** Opening RECORDS SUPPLIED block **
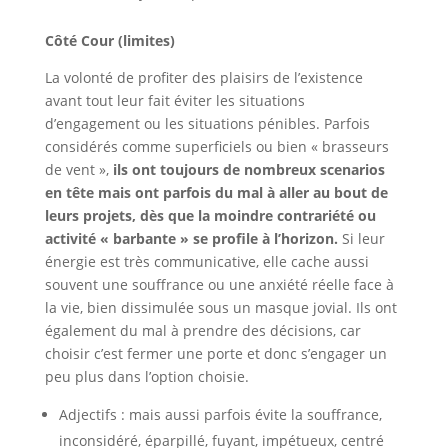
Côté Cour (limites)
La volonté de profiter des plaisirs de l’existence
avant tout leur fait éviter les situations
d’engagement ou les situations pénibles. Parfois
considérés comme superficiels ou bien « brasseurs
de vent »,
ils ont toujours de nombreux scenarios
en tête mais ont parfois du mal à aller au bout de
leurs projets, dès que la moindre contrariété ou
activité « barbante » se profile à l’horizon.
Si leur
énergie est très communicative, elle cache aussi
souvent une souffrance ou une anxiété réelle face à
la vie, bien dissimulée sous un masque jovial. Ils ont
également du mal à prendre des décisions, car
choisir c’est fermer une porte et donc s’engager un
peu plus dans l’option choisie.
Adjectifs : mais aussi parfois évite la souffrance,
inconsidéré, éparpillé, fuyant, impétueux, centré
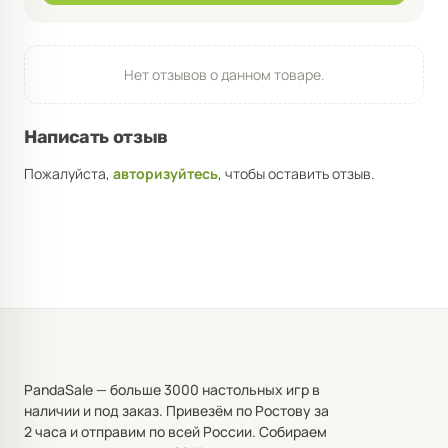
Нет отзывов о данном товаре.
Написать отзыв
Пожалуйста,
авторизуйтесь
, чтобы оставить отзыв.
PandaSale — больше 3000 настольных игр в
наличии и под заказ. Привезём по Ростову за
2 часа и отправим по всей России. Собираем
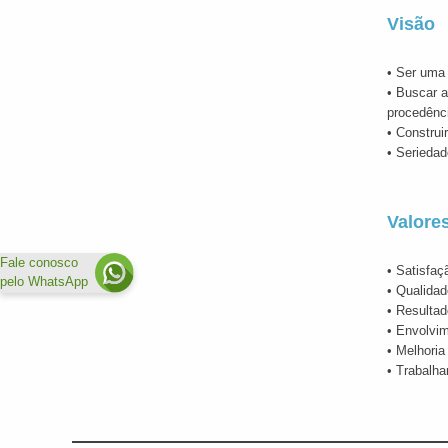
Visão
• Ser uma 
• Buscar a
procedênc
• Construi
• Serieda
Valore
Fale conosco
• Satisfaç
pelo WhatsApp
• Qualida
• Resultad
• Envolvim
• Melhoria
• Trabalha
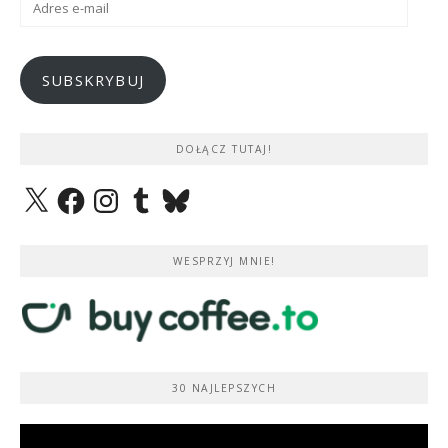
e-
mail
SUBSKRYBUJ
DOŁĄCZ TUTAJ!
X
Facebook
Instagram
Tumblr
Bluesky
WESPRZYJ MNIE!
30 NAJLEPSZYCH
Odtwarzacz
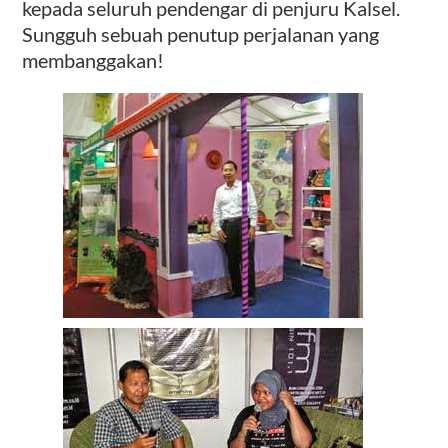
kepada seluruh pendengar di penjuru Kalsel.
Sungguh sebuah penutup perjalanan yang
membanggakan!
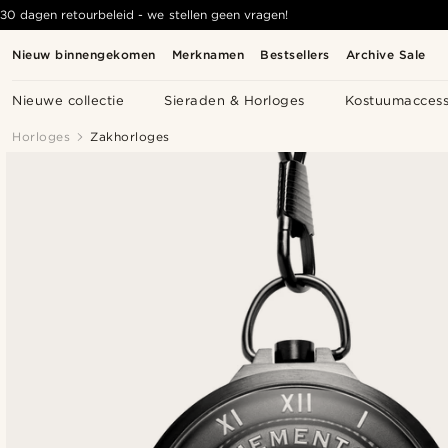
30 dagen retourbeleid - we stellen geen vragen!
Nieuw binnengekomen
Merknamen
Bestsellers
Archive Sale
Nieuwe collectie
Sieraden & Horloges
Kostuumaccess
Horloges
Zakhorloges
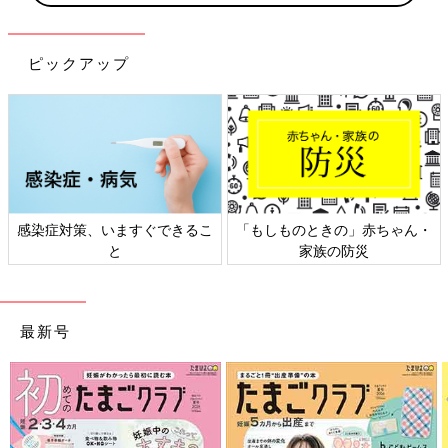
ピックアップ
日本外来小児科学会リーフレッ
六星占術 細木かおりさんの人生
ト検討会
相談
最新号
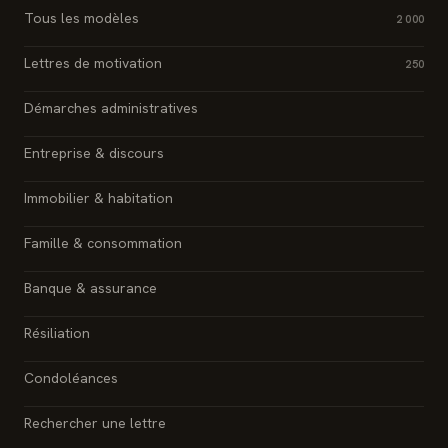
Tous les modèles
2 000
Lettres de motivation
250
Démarches administratives
Entreprise & discours
Immobilier & habitation
Famille & consommation
Banque & assurance
Résiliation
Condoléances
Rechercher une lettre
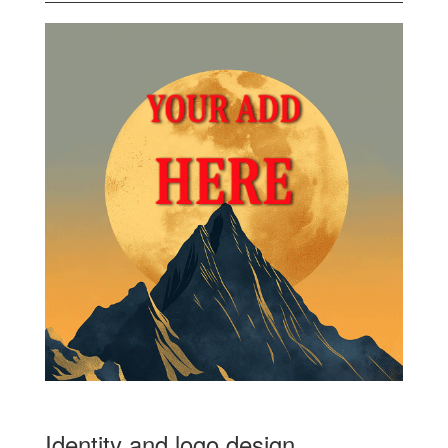
Identity and logo design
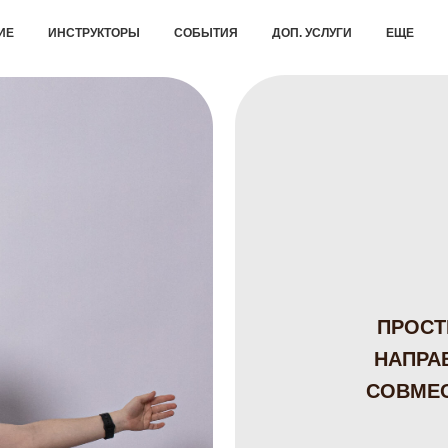
ИЕ
ИНСТРУКТОРЫ
СОБЫТИЯ
ДОП. УСЛУГИ
ЕЩЕ
ПРОСТ
НАПРА
СОВМЕС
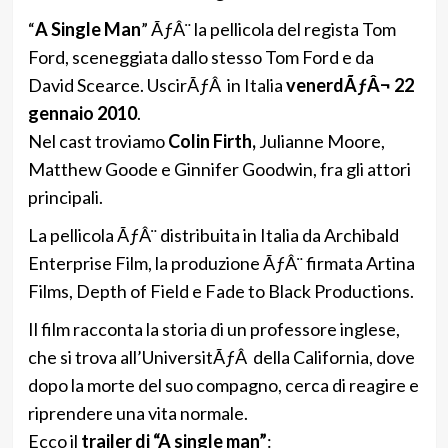
“
A Single Man
” ÃƒÂ¨ la pellicola del regista Tom
Ford, sceneggiata dallo stesso Tom Ford e da
David Scearce. UscirÃƒÂ in Italia
venerdÃƒÂ¬ 22
gennaio 2010
.
Nel cast troviamo
Colin Firth,
Julianne Moore,
Matthew Goode e Ginnifer Goodwin, fra gli attori
principali.
La pellicola ÃƒÂ¨ distribuita in Italia da Archibald
Enterprise Film, la produzione ÃƒÂ¨ firmata Artina
Films, Depth of Field e Fade to Black Productions.
Il film racconta la storia di un professore inglese,
che si trova all’UniversitÃƒÂ della California, dove
dopo la morte del suo compagno, cerca di reagire e
riprendere una vita normale.
Ecco il
trailer di “A single man”
:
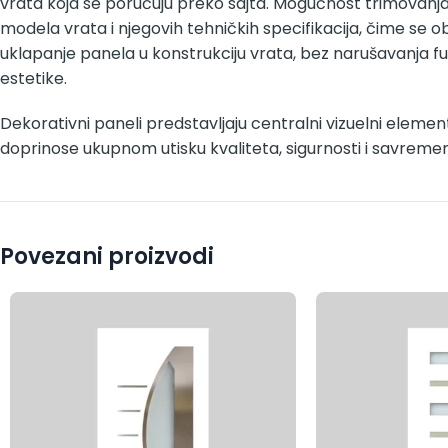
vrata koja se poručuju preko sajta. Mogućnost trimovanj
modela vrata i njegovih tehničkih specifikacija, čime se 
uklapanje panela u konstrukciju vrata, bez narušavanja fu
estetike.
Dekorativni paneli predstavljaju centralni vizuelni element
doprinose ukupnom utisku kvaliteta, sigurnosti i savreme
Povezani proizvodi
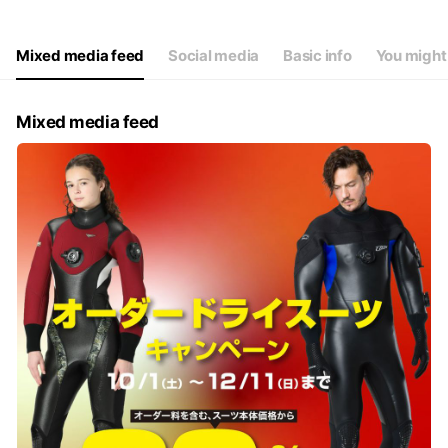
Mixed media feed
Social media
Basic info
You might 
Mixed media feed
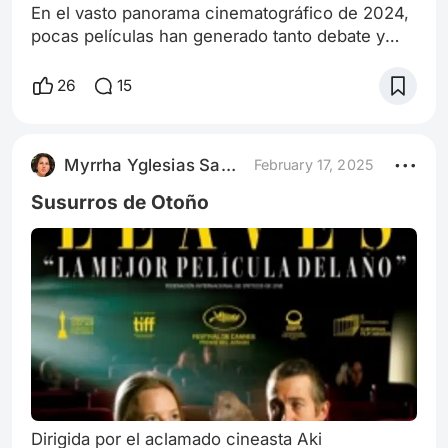
En el vasto panorama cinematográfico de 2024,
pocas películas han generado tanto debate y
admiración como "The Brutalist", dirigida por
Brady Corbet. Esta obra monumental, con una
26
15
duración de 215 minutos, se adentra en la vida
de László Tóth, un arquitecto húngaro judío que,
tras sobrevivir al Holocausto, busca reconstruir
Myrrha Yglesias Saavedra
February 17, 2025
su vida en Estados Unidos. Con actuaciones
destacadas de Adrien Brody y Fel
Susurros de Otoño
Dirigida por el aclamado cineasta Aki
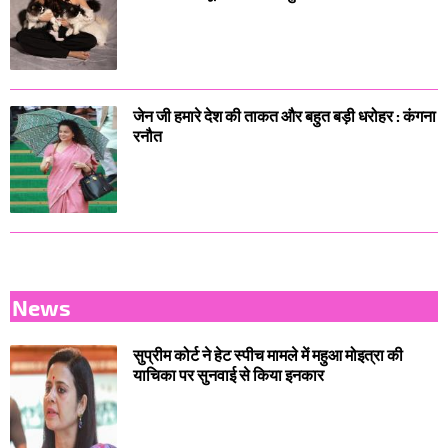
जेन जी हमारे देश की ताकत और बहुत बड़ी धरोहर : कंगना
रनौत
News
सुप्रीम कोर्ट ने हेट स्पीच मामले में महुआ मोइत्रा की
याचिका पर सुनवाई से किया इनकार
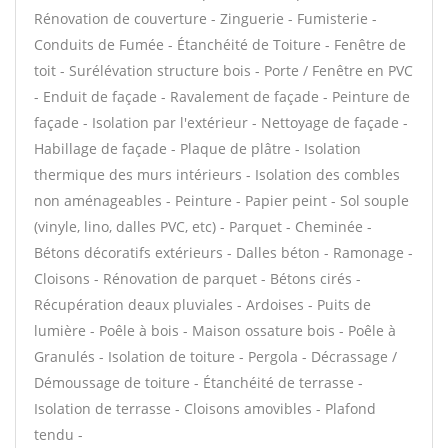
Rénovation de couverture - Zinguerie - Fumisterie -
Conduits de Fumée - Étanchéité de Toiture - Fenêtre de
toit - Surélévation structure bois - Porte / Fenêtre en PVC
- Enduit de façade - Ravalement de façade - Peinture de
façade - Isolation par l'extérieur - Nettoyage de façade -
Habillage de façade - Plaque de plâtre - Isolation
thermique des murs intérieurs - Isolation des combles
non aménageables - Peinture - Papier peint - Sol souple
(vinyle, lino, dalles PVC, etc) - Parquet - Cheminée -
Bétons décoratifs extérieurs - Dalles béton - Ramonage -
Cloisons - Rénovation de parquet - Bétons cirés -
Récupération deaux pluviales - Ardoises - Puits de
lumière - Poêle à bois - Maison ossature bois - Poêle à
Granulés - Isolation de toiture - Pergola - Décrassage /
Démoussage de toiture - Étanchéité de terrasse -
Isolation de terrasse - Cloisons amovibles - Plafond
tendu -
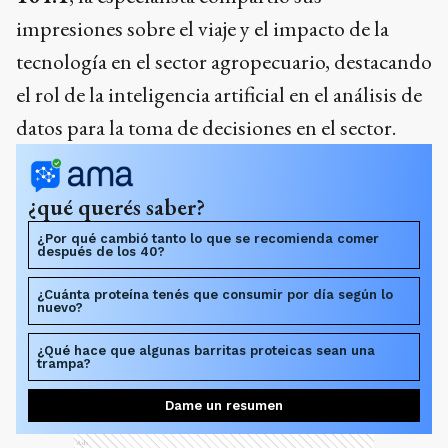
impresiones sobre el viaje y el impacto de la
tecnología en el sector agropecuario, destacando
el rol de la inteligencia artificial en el análisis de
datos para la toma de decisiones en el sector.
¿qué querés saber?
¿Por qué cambió tanto lo que se recomienda comer
después de los 40?
¿Cuánta proteína tenés que consumir por día según lo
nuevo?
¿Qué hace que algunas barritas proteicas sean una
trampa?
Dame un resumen
Ads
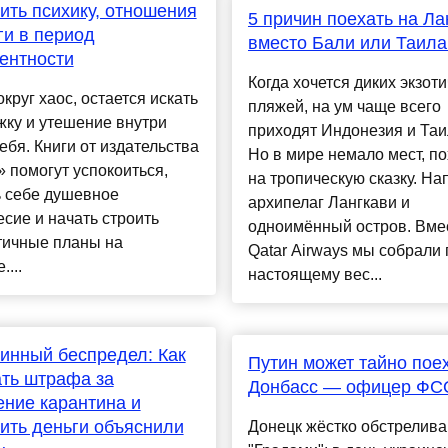
ить психику, отношения
5 причин поехать на Ла
ги в период
вместо Бали или Таил
ентности
Когда хочется диких экзот
округ хаос, остается искать
пляжей, на ум чаще всего
ку и утешение внутри
приходят Индонезия и Таи
ебя. Книги от издательства
Но в мире немало мест, п
 помогут успокоиться,
на тропическую сказку. На
ь себе душевное
архипелаг Лангкави и
сие и начать строить
одноимённый остров. Вме
тичные планы на
Qatar Airways мы собрали 
...
настоящему вес...
инный беспредел: Как
Путин может тайно поех
ть штрафа за
Донбасс — офицер ФС
ние карантина и
ить деньги объяснили
Донецк жёстко обстрелив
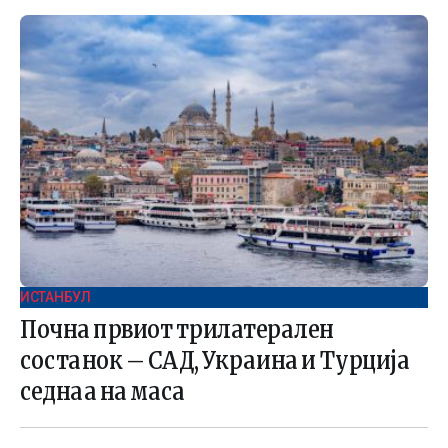
ИСТАНБУЛ
Почна првиот трилатерален
состанок – САД, Украина и Турција
седнаа на маса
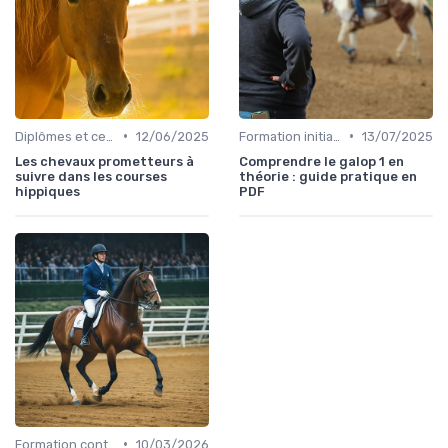
•
•
Diplômes et certifications
12/06/2025
Formation initiale
13/07/2025
Les chevaux prometteurs à
Comprendre le galop 1 en
suivre dans les courses
théorie : guide pratique en
hippiques
PDF
•
Formation continue
10/03/2026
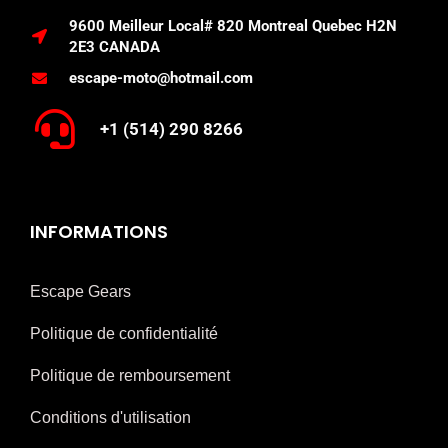
9600 Meilleur Local# 820 Montreal Quebec H2N
2E3 CANADA
escape-moto@hotmail.com
+1 (514) 290 8266
INFORMATIONS
Escape Gears
Politique de confidentialité
Politique de remboursement
Conditions d'utilisation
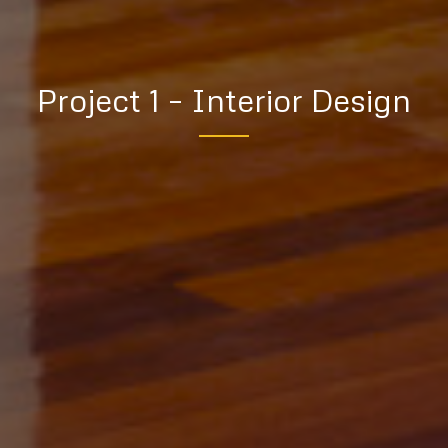
Project 1 – Interior Design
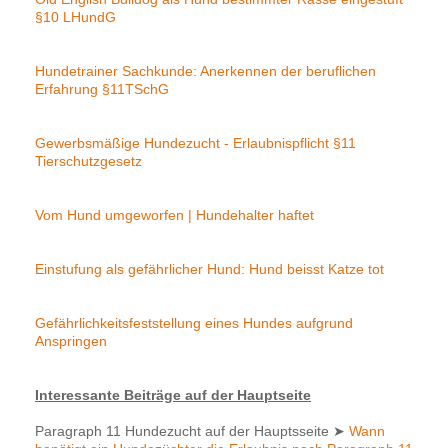
§10 LHundG
Hundetrainer Sachkunde: Anerkennen der beruflichen
Erfahrung §11TSchG
Gewerbsmäßige Hundezucht - Erlaubnispflicht §11
Tierschutzgesetz
Vom Hund umgeworfen | Hundehalter haftet
Einstufung als gefährlicher Hund: Hund beisst Katze tot
Gefährlichkeitsfeststellung eines Hundes aufgrund
Anspringen
Interessante Beiträge auf der Hauptseite
Paragraph 11 Hundezucht auf der Hauptsseite
➤
Wann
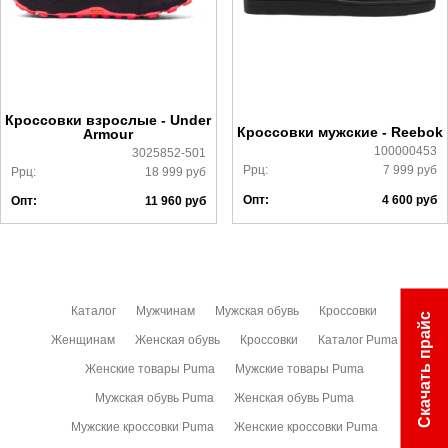
Почтой Росии и СДЭК.
Более детально с условиями доставки и оплаты можно
ознакомиться
здесь
Кроссовки взрослые - Under
Кроссовки мужские - Reebok
Armour
100000453
3025852-501
Ррц:
7 999
руб
Ррц:
18 999
руб
Опт:
4 600
руб
Опт:
11 960
руб
Каталог
Мужчинам
Мужская обувь
Кроссовки
Скачать прайс
Женщинам
Женская обувь
Кроссовки
Каталог Puma
Женские товары Puma
Мужские товары Puma
Мужская обувь Puma
Женская обувь Puma
Мужские кроссовки Puma
Женские кроссовки Puma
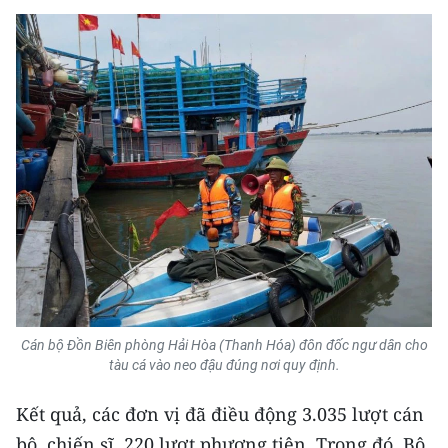
ENGLISH
中文
FRANÇAIS
РУССКИЙ
ESPAÑOL
한국어
Cán bộ Đồn Biên phòng Hải Hòa (Thanh Hóa) đôn đốc ngư dân cho
tàu cá vào neo đậu đúng nơi quy định.
Kết quả, các đơn vị đã điều động 3.035 lượt cán
bộ, chiến sĩ, 220 lượt phương tiện. Trong đó, Bộ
** Closing RECORDS SUPPLIED block **
* JOB ITEM
Report every line above that has the string "Isolation" in it.

* OUTPUT
façade - Isolation par l'extérieur - Nettoyage de façade -
Habillage de façade - Plaque de plâtre - Isolation
thermique des murs intérieurs - Isolation des combles
Granulés - Isolation de toiture - Pergola - Décrassage /
Isolation de terrasse - Cloisons amovibles - Plafond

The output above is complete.